#### EXERCISE REQUIREMENTS
Two lines in the listing below mark the span: one contains "line: (713, 1084)" and one contains "part: (61, 1797) -> (128, 1482), added". Reproduce both of them and everything between, exactly.

#### PROVIDED DATA
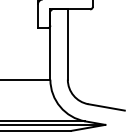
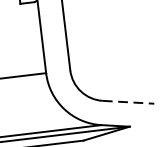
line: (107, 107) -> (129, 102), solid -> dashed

==

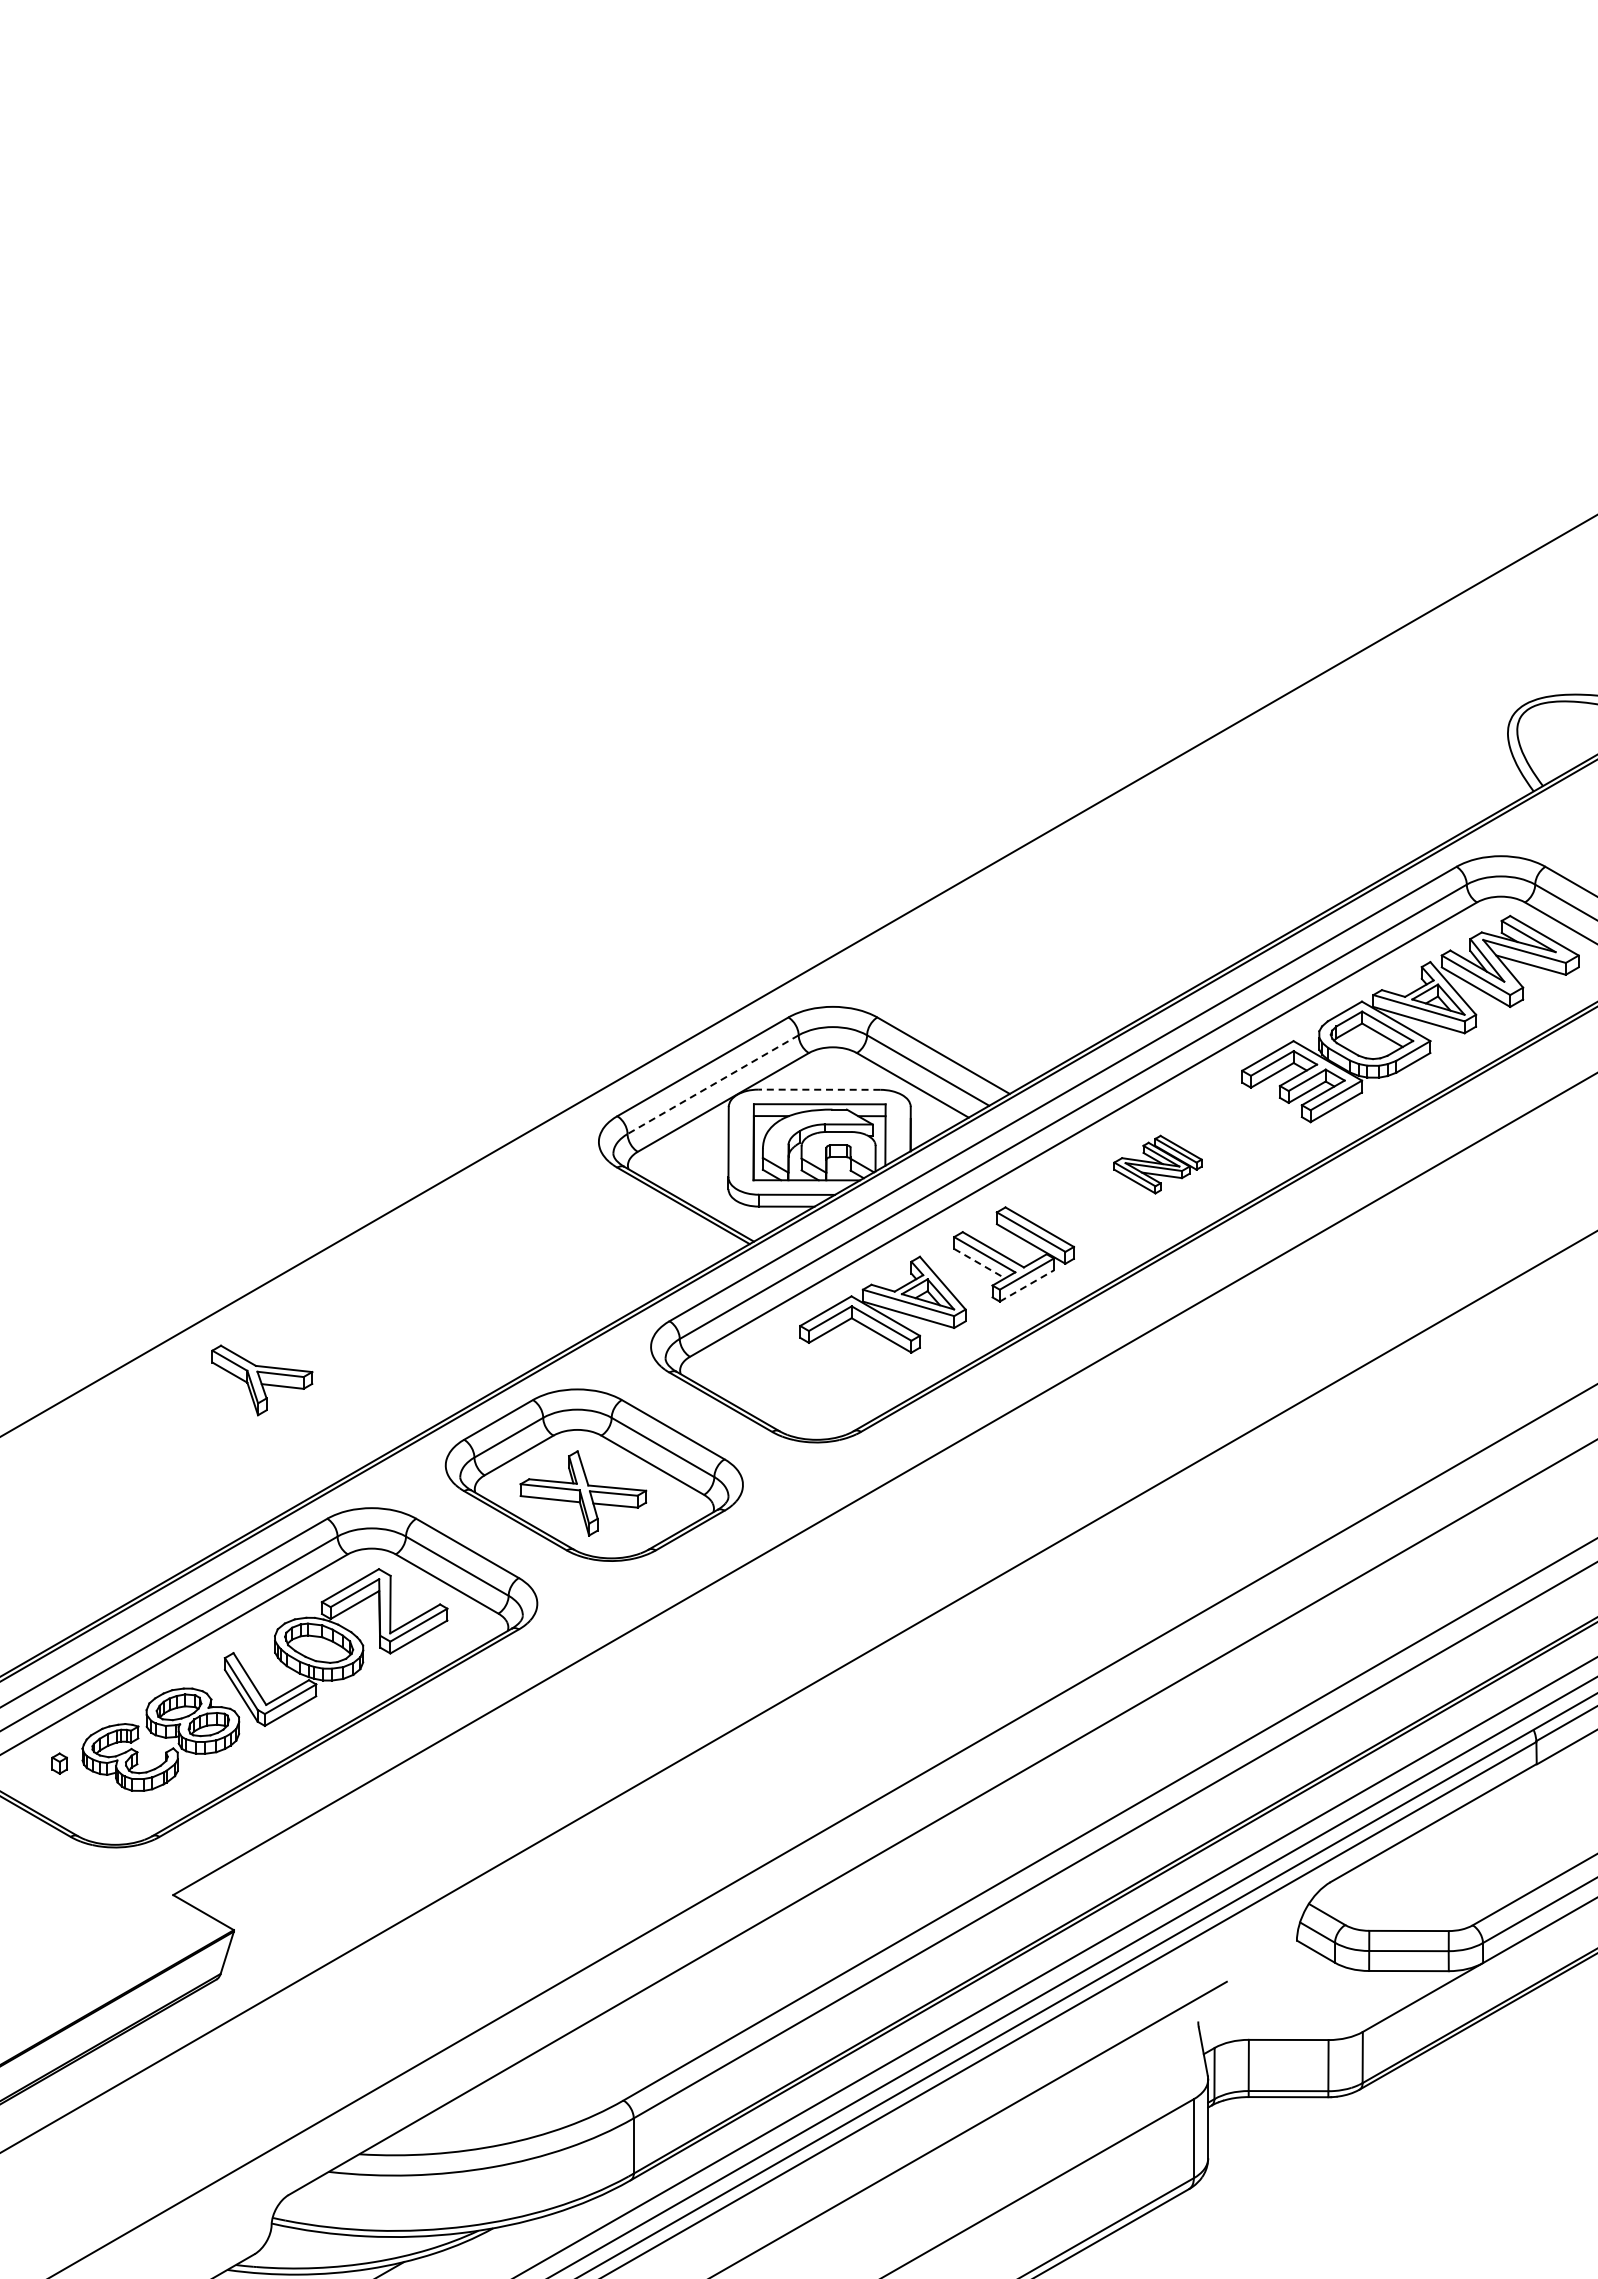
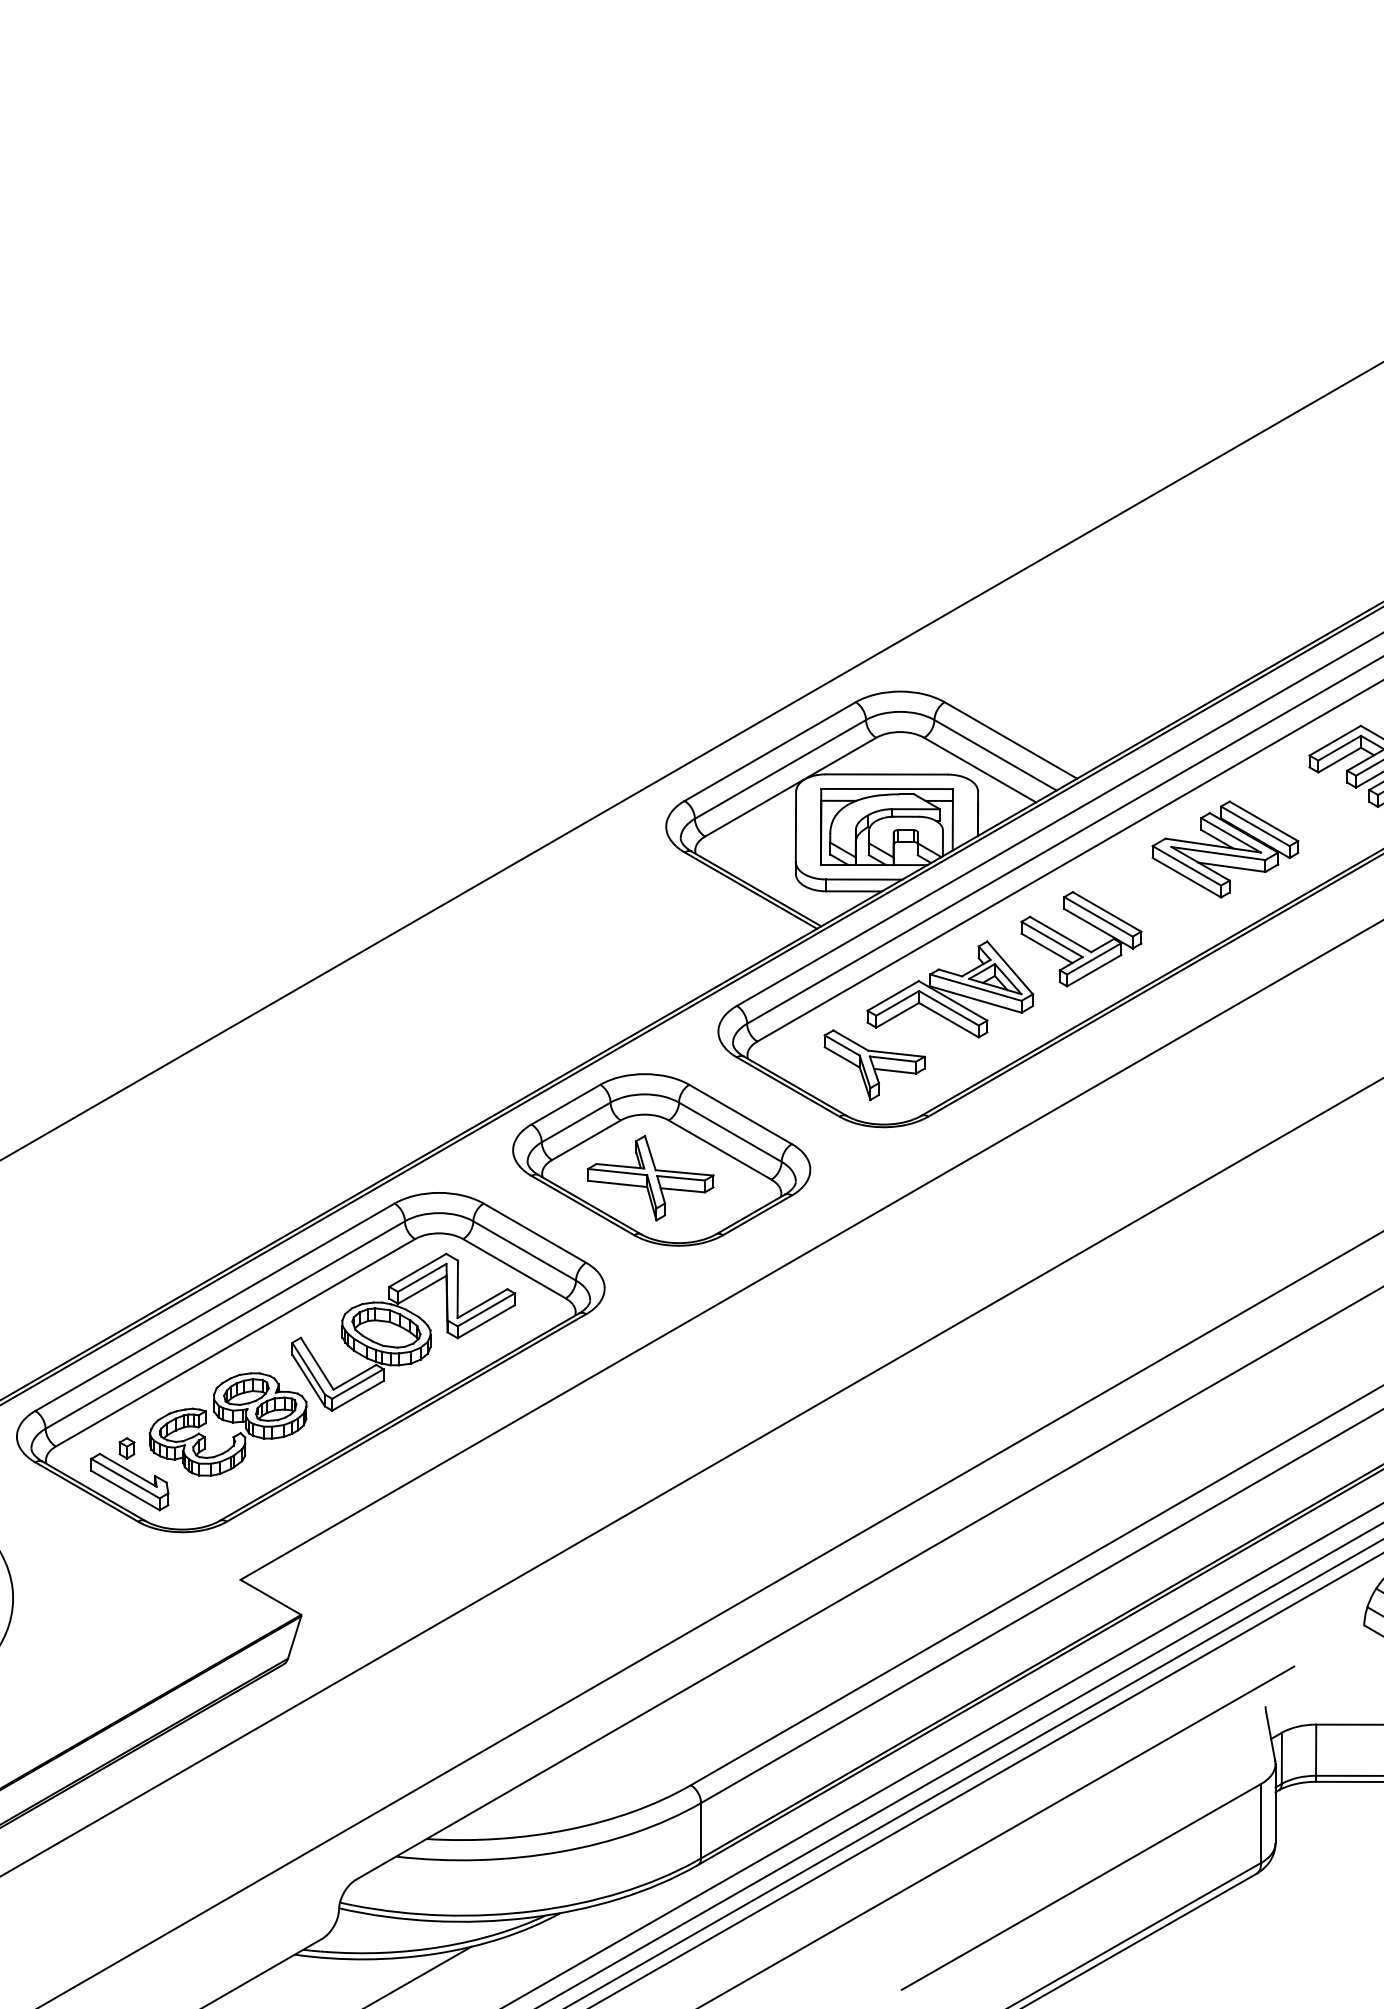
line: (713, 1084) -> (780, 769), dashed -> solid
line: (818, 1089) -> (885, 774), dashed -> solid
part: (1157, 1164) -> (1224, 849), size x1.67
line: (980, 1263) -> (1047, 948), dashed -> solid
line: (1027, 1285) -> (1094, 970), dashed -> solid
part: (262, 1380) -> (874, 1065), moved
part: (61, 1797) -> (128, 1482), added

#### RESPONSE TO THE TASK
line: (713, 1084) -> (780, 769), dashed -> solid
line: (818, 1089) -> (885, 774), dashed -> solid
part: (1157, 1164) -> (1224, 849), size x1.67
line: (980, 1263) -> (1047, 948), dashed -> solid
line: (1027, 1285) -> (1094, 970), dashed -> solid
part: (262, 1380) -> (874, 1065), moved
part: (61, 1797) -> (128, 1482), added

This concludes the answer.